We have used the Cachegrind tool along with Valgrind (Version 3.7.0) to profile our basic and improved SIMD implementations using SSE2. From those profile information, we get an idea about the L1 and LL (last level, L3 in this case) cache misses. The sum of L1 misses includes L1 instruction-fetch misses, L1 data-read misses, and L1 data-write misses. Similarly, the sum of L3 misses includes L3 instruction-fetch misses, L3 data-read misses, and L3 data-write misses. The sum of L1 cache misses and the sum of L3 cache misses for an integer with 241 digits for different M and B values are reported in Table 6 . The table clearly indicates that our cache-friendly implementation encounters about 10% less cache misses compared to the unoptimized version.
Conclusion
Sieving is used to make the relation-collection phase in modern integer-factoring algorithms faster than trial divisions. In this work, we have exploited SIMD features, commonly available in modern microprocessors, in our implementations of the sieving procedure. We have chosen the two most efficient factoring algorithms (the MPQSM and the NFSM) in our experiments. We have implemented both the line sieve and the lattice sieve. We have used SSE2 and AVX features provided by Intel's Sandy Bridge architecture. Our data-parallel implementations have achieved noticeable speedup over sequential implementations. Line sieving enjoys slightly higher speedup than lattice sieving. We have also employed some optimization techniques in our SIMD-based implementations, and these have been experimentally verified to increase the cache-friendliness of our implementations. We conclude this paper after mentioning some directions in which this research can be extended.

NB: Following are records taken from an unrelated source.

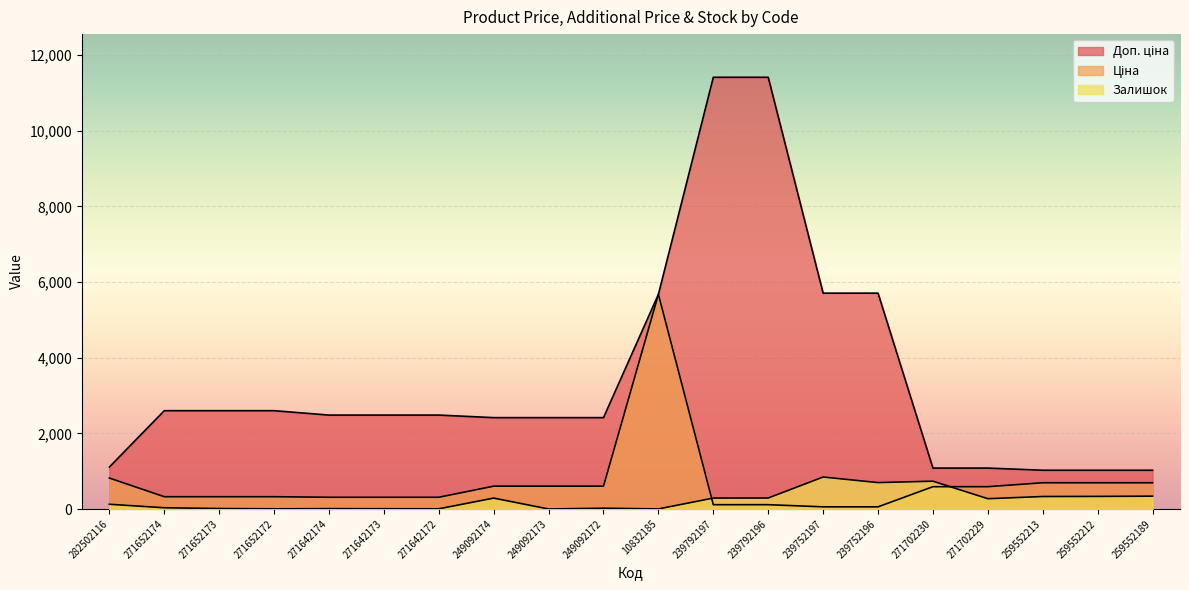

True or false: Залишок and Доп. ціна intersect in this chart.

False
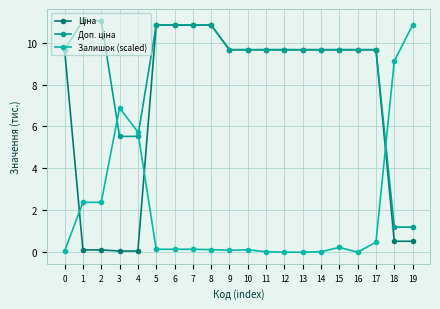

Is this an area chart (filled region under the line)?

No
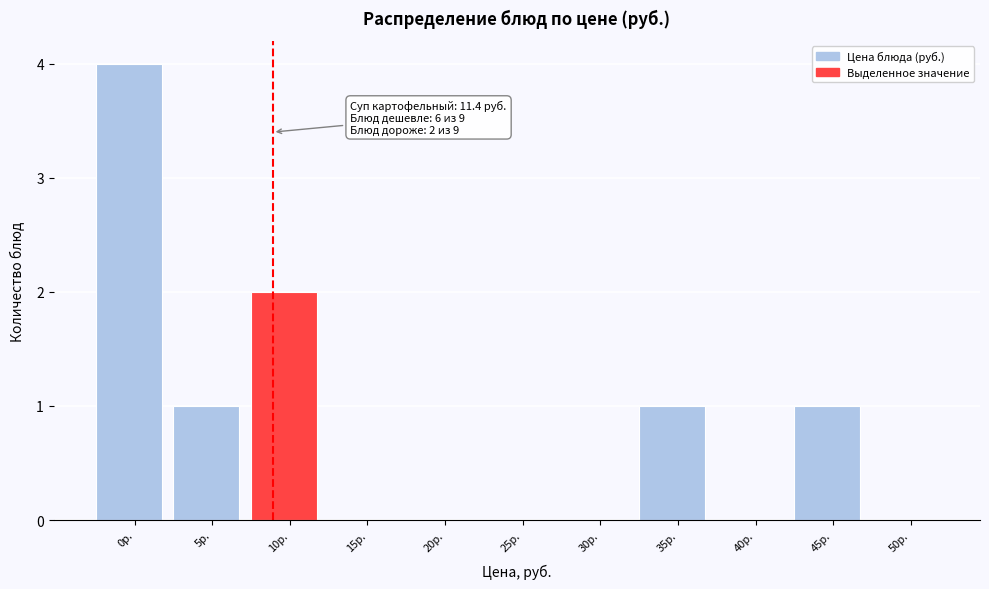

Reading left to right, extract all data points from this chart.

0р.=4	5р.=1	10р.=2	15р.=0	20р.=0	25р.=0	30р.=0	35р.=1	40р.=0	45р.=1	50р.=0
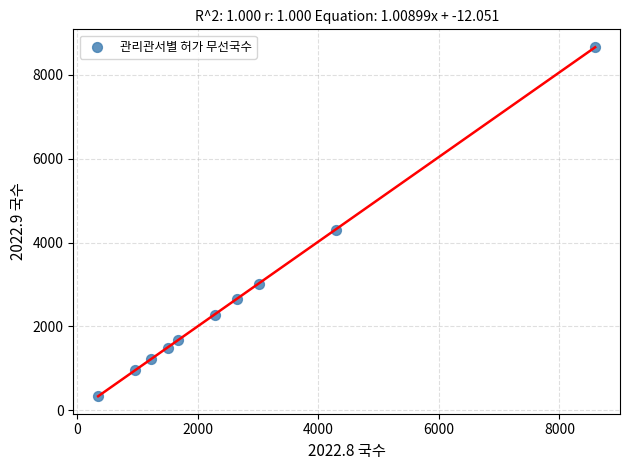

What Y value in the scatter plot is closest to 4506?

4302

-Although we have been able to speed up index calculations using SIMD-based parallelization, a similar approach was not effective during data-parallel subtractions of log values. Our efforts on parallelizing the subtraction operations, as described in Figure 4 , have not produced any benefit. Here, the bottleneck is that we cannot reuse the content of the output SIMD register (used for storing array elements) in the next iteration. Consequently, packing is required in every iteration of the sieving loop. Moreover, both packing and unpacking access non-contiguous memory locations, leading to additional slowdown in the implementations. Efficient data parallelization of the subtraction operations seems to be quite challenging, since a straightforward use of SIMD intrinsics is not beneficial, as mentioned above. The main bulk in the sieving computations includes index calculations and subtractions of log values. It requires non-trivial experimental investigations to settle whether subtractions can at all be effectively handled by SIMD intrinsics.
-Our implementations using 256-bit SIMD registers can be easily ported to Intel's recently released Haswell architecture, where 256-bit vector integer instructions are available. Using this AVX2 instruction set helps us to avoid frequent conversions between floating-point numbers and integers. This has the potential to increase the performance gains significantly. - Table 1 for sieving in the MPQSM shows that the speedup is somewhat small when both M and B are large. Improving the performance of our SIMD-based implementations for large values of M and B deserves further attention. -For the lattice sieve method, Pollard [10] proposes two different variants: sieving by rows and sieving by vectors. In our work, we have dealt with the first variant only. It is an interesting experimental investigation to determine how SIMD features can benefit sieving by vectors. -Our implementations of the MPQSM and NFSM sieves are not readily portable to polynomial sieves used in the computation of discrete logarithms over finite fields of small characteristics (for example, see [28, 29] ). Fresh experimentation is needed to investigate the effects of SIMD parallelization on polynomial sieves. Data-parallel implementations of the pinpointing algorithm of Joux [30] also merits attention.